Additional Considerations

This guide only touches on the methods with which to meet FedRAMP compliance using the FIPS Series YubiKey as an Authenticator. It is important to keep in mind there are other aspects which can impact the certification of a solution, and should be kept in mind when integrating the YubiKey.

When used as a MF Cryptographic authentication device, the YubiKey is acting as a FIPS 140-2 certified PIV-compatible smart card, and as such, is built to meet the NIST SP 201-2 requirements. As such, the YubiKey is acceptable to be used as a AAL3 device, but only if the processes around it remain in compliance with the greater framework. For example, the PIN only needs to be 6 characters in length, but there needs to be a process in place to ensure the PIN is provided by and known only to the user, and not derived from personally identifying information, such as a username or employee ID.

As part of a larger discussion, the process in which YubiKeys are intialized and deployed to users should also be considered to ensure compliance.
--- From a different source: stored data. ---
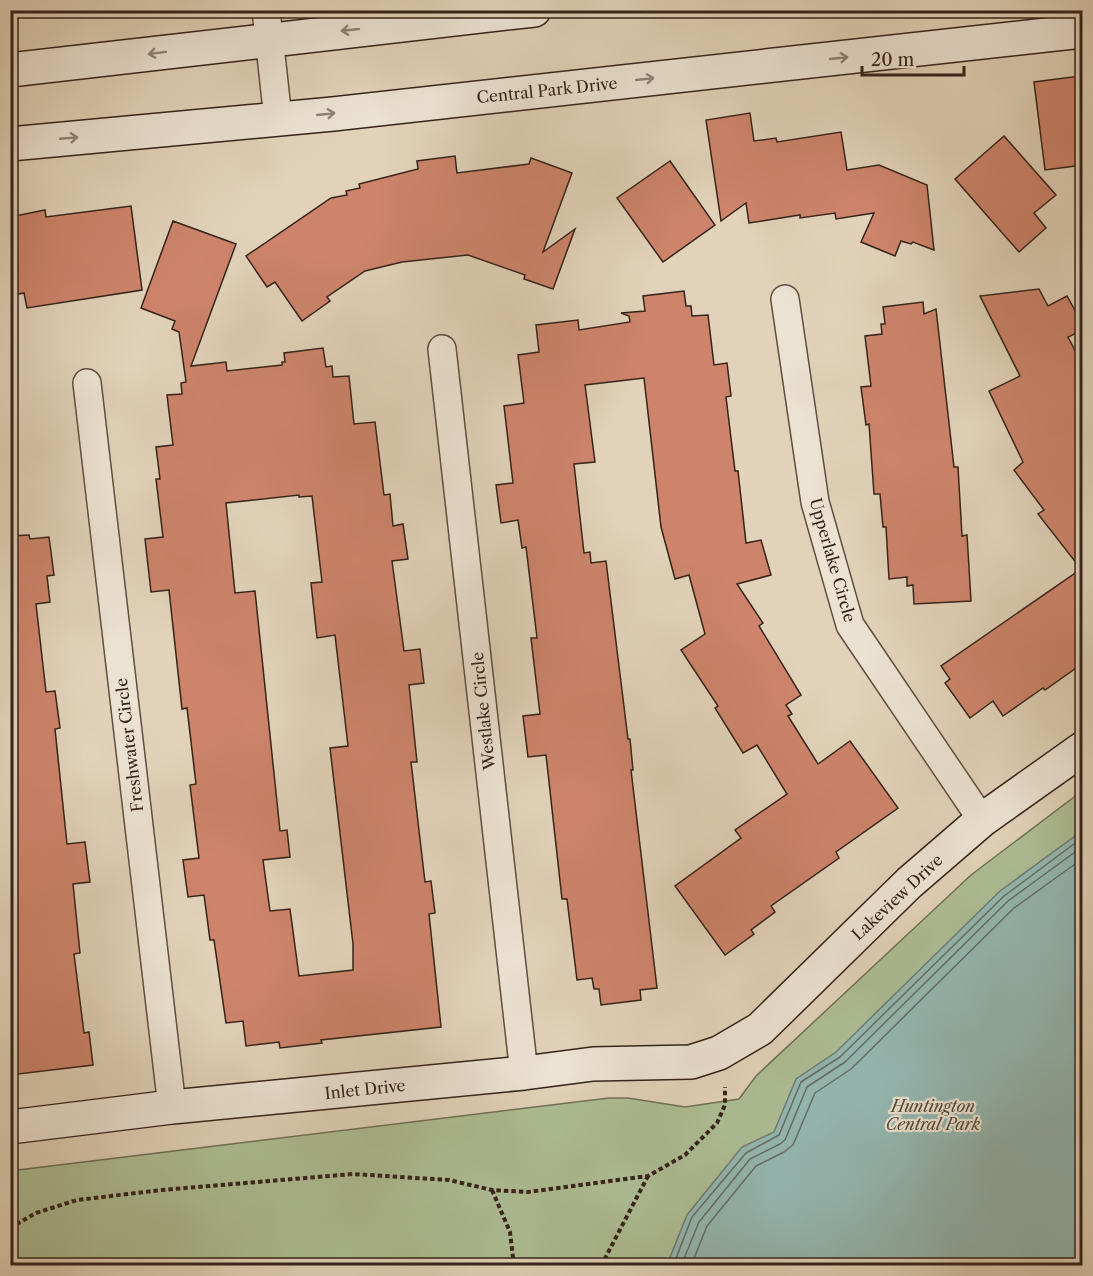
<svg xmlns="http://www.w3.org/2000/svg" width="1093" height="1276" font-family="'Libre Caslon Text',serif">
	<rect width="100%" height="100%" fill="#e1d2b9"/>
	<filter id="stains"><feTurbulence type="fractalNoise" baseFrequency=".00333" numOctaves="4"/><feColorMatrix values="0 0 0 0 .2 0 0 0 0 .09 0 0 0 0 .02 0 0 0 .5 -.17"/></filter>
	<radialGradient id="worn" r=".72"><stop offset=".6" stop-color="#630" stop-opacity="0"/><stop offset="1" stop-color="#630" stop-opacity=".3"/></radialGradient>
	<!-- green -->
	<polygon fill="#adbd94" stroke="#717056" stroke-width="1.5" points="1082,791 1082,1265 11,1265 10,1171 609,1098 628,1098 685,1107 739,1099 756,1076 971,875"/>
	<!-- water -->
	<polygon fill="#94b7b1" stroke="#6e7c74" stroke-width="1.5" points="1082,831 1082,1265 667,1265 687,1215 742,1147 774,1132 796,1079 836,1052 1000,891"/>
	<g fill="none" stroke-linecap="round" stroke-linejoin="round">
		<!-- shore -->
		<g stroke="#646d65" stroke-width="1.5">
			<polyline points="673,1266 692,1217 746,1153 779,1135 801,1082 840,1057 1004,896 1082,838"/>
			<polyline points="681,1266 699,1222 750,1159 780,1144 785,1140 807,1087 845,1062 1008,901 1082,847"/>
			<polyline points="691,1266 707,1226 756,1166 784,1152 793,1145 815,1093 851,1069 1014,908 1082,859"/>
		</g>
	</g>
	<!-- building -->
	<g fill="#cd846b" stroke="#352319" stroke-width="1.5" fill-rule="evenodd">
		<polygon points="1080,76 1083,100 1083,165 1045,170 1034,82"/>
		<polygon points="750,113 754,141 776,138 777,142 841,132 847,170 879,165 927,185 934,250 913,242 911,244 901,241 895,256 861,242 874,213 836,219 835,213 800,218 800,215 749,223 746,203 721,221 706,120"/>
		<polygon points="1004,136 1056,195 1034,213 1046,228 1019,252 955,179"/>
		<polygon points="455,156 457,173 529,164 531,158 572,173 543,252 575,229 553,289 524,279 525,275 468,255 402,262 365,271 327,297 330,301 302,321 275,282 267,287 246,256 331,198 347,195 346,191 360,188 359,184 418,169 417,161"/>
		<polygon points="670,161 715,225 663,262 617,198"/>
		<polygon points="131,206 142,290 27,308 24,293 14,295 13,291 10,292 10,217 45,210 46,217"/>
		<path d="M173,221L236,244L191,366L226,362L227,371L282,365V362H285L284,353L323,348L326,367L332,366L333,377L349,376L354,424L375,422L384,495L390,494L393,526L403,524L408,559L392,561L404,651L420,649L424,683L409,685L417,762H411L425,882L431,881L435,913L429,914L441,1027L321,1040L322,1043L280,1048L279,1042L246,1046L243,1021L226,1023L214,940H210L204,895L188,897L183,860L199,858L190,785L196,784L187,708L182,709L169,590L151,592L145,539L163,537L156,479H160L156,447L173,445L167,395L182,394L181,383L186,382L179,332L172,329L175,321L141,308ZM299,495V497L312,496L322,582L311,583L317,638L335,635L348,746L330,748L353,944V970L299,976L290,909L270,911L263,860L290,857L287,830L280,831L255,591L235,593L226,503Z"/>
		<polygon points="1039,289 1048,306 1067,296 1083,325 1083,330 1068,337 1083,366 1083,663 1045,690 1043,688 1003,716 993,701 970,718 945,683 950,679 941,666 1081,569 1038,514 1044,510 1014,470 1023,462 989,391 1020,376 980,296"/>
		<polygon points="684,291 686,306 691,306 692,316 708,315 714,365 727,363 731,396 726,397 735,471 738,471 746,543 761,540 771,575 737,584 763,623 759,626 801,695 786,705 792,714 788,716 818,764 850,741 898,808 836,852 839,858 771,906 775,912 751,930 754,934 725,955 675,886 741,838 735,830 787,794 757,745 743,753 715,708 718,706 681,650 705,634 689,575 675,579 661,527 644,378 585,385 595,462 574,464 584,553 590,552 591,563 606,561 628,739 630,739 633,770 631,770 657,988 640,990 641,1000 601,1005 599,989 594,989 592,978 577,980 567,899 562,899 546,755 528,757 523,716 540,714 531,638 537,638 526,547 522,548 518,520 501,523 496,485 513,483 504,406 524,403 518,355 539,352 536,325 578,320 579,330 630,322 629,316 621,313 645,311 643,296"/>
		<polygon points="923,302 924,314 936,309 954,467 958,467 962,536 967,535 971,601 914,604 913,585 907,586 907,577 889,579 886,527 883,527 880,494 874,494 869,424 866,425 861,387 871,386 865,336 882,334 881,324 885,324 883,307"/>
		<polygon points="29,535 30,539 49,537 54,575 47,576 50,602 36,604 46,692 55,691 60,728 55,729 67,844 85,842 90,882 73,884 80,953 74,954 84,1033 89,1032 93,1065 10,1075 10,536"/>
	</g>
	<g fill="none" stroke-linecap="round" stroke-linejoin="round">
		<!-- street casing -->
		<g stroke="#604f41" stroke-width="30">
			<g id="street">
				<polyline points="266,10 278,119"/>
				<polyline points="785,299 815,502 850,625 982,820"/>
				<polyline points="442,349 524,1073"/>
				<polyline points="87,383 172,1107"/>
			</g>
		</g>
		<!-- secondary casing -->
		<g stroke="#352319" stroke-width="36">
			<g id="secondary">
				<polyline points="10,70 534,10"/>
				<polyline points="10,144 333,114 1082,31"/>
				<polyline points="10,1127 172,1107 524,1073 593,1064 691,1062 719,1053 760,1029 909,883 982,820 1082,749"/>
			</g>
		</g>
		<!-- path -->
		<g stroke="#352319" stroke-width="4" stroke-dasharray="4.5 3" stroke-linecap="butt">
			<polyline points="492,1190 510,1232 514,1266"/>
			<polyline points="10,1228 36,1213 77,1200 162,1190 353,1174 449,1180 492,1190 528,1192 648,1176 685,1155 717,1123 725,1105 725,1087"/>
			<polyline points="601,1266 648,1176"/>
		</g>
		<!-- street -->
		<use href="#street" stroke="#ece2d2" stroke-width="27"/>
		<!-- secondary -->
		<use href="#secondary" stroke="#ece2d2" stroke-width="33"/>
	</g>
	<!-- one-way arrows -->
	<defs><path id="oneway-shaft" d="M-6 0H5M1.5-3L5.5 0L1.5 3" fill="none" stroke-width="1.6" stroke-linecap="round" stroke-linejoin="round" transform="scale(1.5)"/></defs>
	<g stroke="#908276">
		<use href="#oneway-shaft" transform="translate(350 30) rotate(174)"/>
		<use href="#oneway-shaft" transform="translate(157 53) rotate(173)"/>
		<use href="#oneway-shaft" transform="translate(839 58) rotate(-6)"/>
		<use href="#oneway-shaft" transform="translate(645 79) rotate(-6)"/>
		<use href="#oneway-shaft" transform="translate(326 114) rotate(-6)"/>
		<use href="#oneway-shaft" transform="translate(69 138) rotate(-5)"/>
	</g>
	<g text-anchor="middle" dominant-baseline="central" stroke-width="4.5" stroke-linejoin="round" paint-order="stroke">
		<!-- street labels -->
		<g font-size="16" fill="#352319" stroke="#ece2d2">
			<text transform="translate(547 90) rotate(-6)">Central Park Drive</text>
			<text transform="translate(833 560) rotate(74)">Upperlake Circle</text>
			<text transform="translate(483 711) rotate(-96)">Westlake Circle</text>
			<text transform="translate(129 745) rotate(-97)">Freshwater Circle</text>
			<text transform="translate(897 897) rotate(-43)">Lakeview Drive</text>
			<text transform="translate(365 1089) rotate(-6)">Inlet Drive</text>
		</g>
		<!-- park labels -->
		<g font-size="16" font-style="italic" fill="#534a38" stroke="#ece2d2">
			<text x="933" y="1106">Huntington<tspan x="933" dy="18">Central Park</tspan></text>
		</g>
	</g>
	<!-- margin -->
	<rect width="1093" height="1276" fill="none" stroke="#e1d2b9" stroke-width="36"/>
	<rect x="12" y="12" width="1069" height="1252" fill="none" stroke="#352319" stroke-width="3"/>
	<rect x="18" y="18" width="1057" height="1240" fill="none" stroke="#352319" stroke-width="1.5"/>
	<!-- scale -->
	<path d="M862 66v9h102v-9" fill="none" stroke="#352319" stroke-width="3"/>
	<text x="871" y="66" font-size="18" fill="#352319" stroke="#ece2d2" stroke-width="4.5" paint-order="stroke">20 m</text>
	<rect width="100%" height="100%" filter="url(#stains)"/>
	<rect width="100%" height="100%" fill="url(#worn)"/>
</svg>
NIST guidelines require the separation of roles between an end user, who uses an authenticator on a day to day usage, and a crypto officer, who is responsible for securely loading the cryptographic secrets onto an authenticator. This can impact some deployments, but also can be easily addressed using systems such as Card Management Solutions (CMS) or having a proper process. This topic is discussed in more detail in YubiKey FIPS Series Deployment Considerations.